Task
Below are some records; find each line that carries the word "Unarchiver" and copy it.

--- Information provided ---

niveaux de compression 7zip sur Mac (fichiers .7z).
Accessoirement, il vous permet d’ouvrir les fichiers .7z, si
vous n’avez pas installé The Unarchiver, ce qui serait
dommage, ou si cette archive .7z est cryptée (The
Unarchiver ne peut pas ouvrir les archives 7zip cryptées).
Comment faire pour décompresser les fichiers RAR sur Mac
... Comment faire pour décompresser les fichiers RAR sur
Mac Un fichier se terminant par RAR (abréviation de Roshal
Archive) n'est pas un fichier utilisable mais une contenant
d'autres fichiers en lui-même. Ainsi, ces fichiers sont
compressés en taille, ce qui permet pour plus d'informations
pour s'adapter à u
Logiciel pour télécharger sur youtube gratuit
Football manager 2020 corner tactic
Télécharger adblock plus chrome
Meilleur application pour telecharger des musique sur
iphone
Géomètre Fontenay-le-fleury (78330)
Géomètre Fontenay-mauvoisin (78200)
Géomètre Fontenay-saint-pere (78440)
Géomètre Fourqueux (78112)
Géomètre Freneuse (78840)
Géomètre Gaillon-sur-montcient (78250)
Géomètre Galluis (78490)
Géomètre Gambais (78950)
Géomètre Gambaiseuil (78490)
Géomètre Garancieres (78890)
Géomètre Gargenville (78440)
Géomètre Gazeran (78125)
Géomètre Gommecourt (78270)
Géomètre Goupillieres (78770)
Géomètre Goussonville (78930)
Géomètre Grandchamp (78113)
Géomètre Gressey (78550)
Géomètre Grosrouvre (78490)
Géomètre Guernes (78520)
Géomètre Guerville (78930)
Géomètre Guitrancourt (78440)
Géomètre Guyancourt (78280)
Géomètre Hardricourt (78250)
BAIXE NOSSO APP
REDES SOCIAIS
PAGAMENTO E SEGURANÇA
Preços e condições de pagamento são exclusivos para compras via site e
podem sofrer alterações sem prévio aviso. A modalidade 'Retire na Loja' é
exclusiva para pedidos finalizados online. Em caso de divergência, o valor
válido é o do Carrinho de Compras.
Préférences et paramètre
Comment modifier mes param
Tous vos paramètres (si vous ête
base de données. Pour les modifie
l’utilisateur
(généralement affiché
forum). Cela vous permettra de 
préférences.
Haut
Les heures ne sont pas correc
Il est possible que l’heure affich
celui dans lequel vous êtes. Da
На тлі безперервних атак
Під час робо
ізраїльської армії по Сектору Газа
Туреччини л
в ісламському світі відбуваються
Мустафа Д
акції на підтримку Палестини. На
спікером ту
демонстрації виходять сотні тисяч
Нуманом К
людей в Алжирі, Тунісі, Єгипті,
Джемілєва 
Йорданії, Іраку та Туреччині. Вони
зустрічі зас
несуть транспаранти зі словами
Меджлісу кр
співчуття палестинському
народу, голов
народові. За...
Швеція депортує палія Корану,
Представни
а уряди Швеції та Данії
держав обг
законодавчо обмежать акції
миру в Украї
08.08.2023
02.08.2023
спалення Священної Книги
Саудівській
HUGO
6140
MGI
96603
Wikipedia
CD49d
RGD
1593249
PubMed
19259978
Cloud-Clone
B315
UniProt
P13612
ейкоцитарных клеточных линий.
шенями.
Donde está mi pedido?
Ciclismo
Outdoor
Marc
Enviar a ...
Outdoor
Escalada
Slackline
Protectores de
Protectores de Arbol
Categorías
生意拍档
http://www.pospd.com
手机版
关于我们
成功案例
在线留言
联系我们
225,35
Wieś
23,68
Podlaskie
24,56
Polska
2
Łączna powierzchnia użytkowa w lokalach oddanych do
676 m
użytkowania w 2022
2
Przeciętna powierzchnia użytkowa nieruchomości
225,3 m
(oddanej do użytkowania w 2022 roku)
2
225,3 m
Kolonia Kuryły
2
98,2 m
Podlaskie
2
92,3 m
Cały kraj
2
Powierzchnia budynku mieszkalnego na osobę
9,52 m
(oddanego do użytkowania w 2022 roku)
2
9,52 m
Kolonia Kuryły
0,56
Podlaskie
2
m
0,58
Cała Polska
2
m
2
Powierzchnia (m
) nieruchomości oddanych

---

Response to the task
vous n’avez pas installé The Unarchiver, ce qui serait
Unarchiver ne peut pas ouvrir les archives 7zip cryptées).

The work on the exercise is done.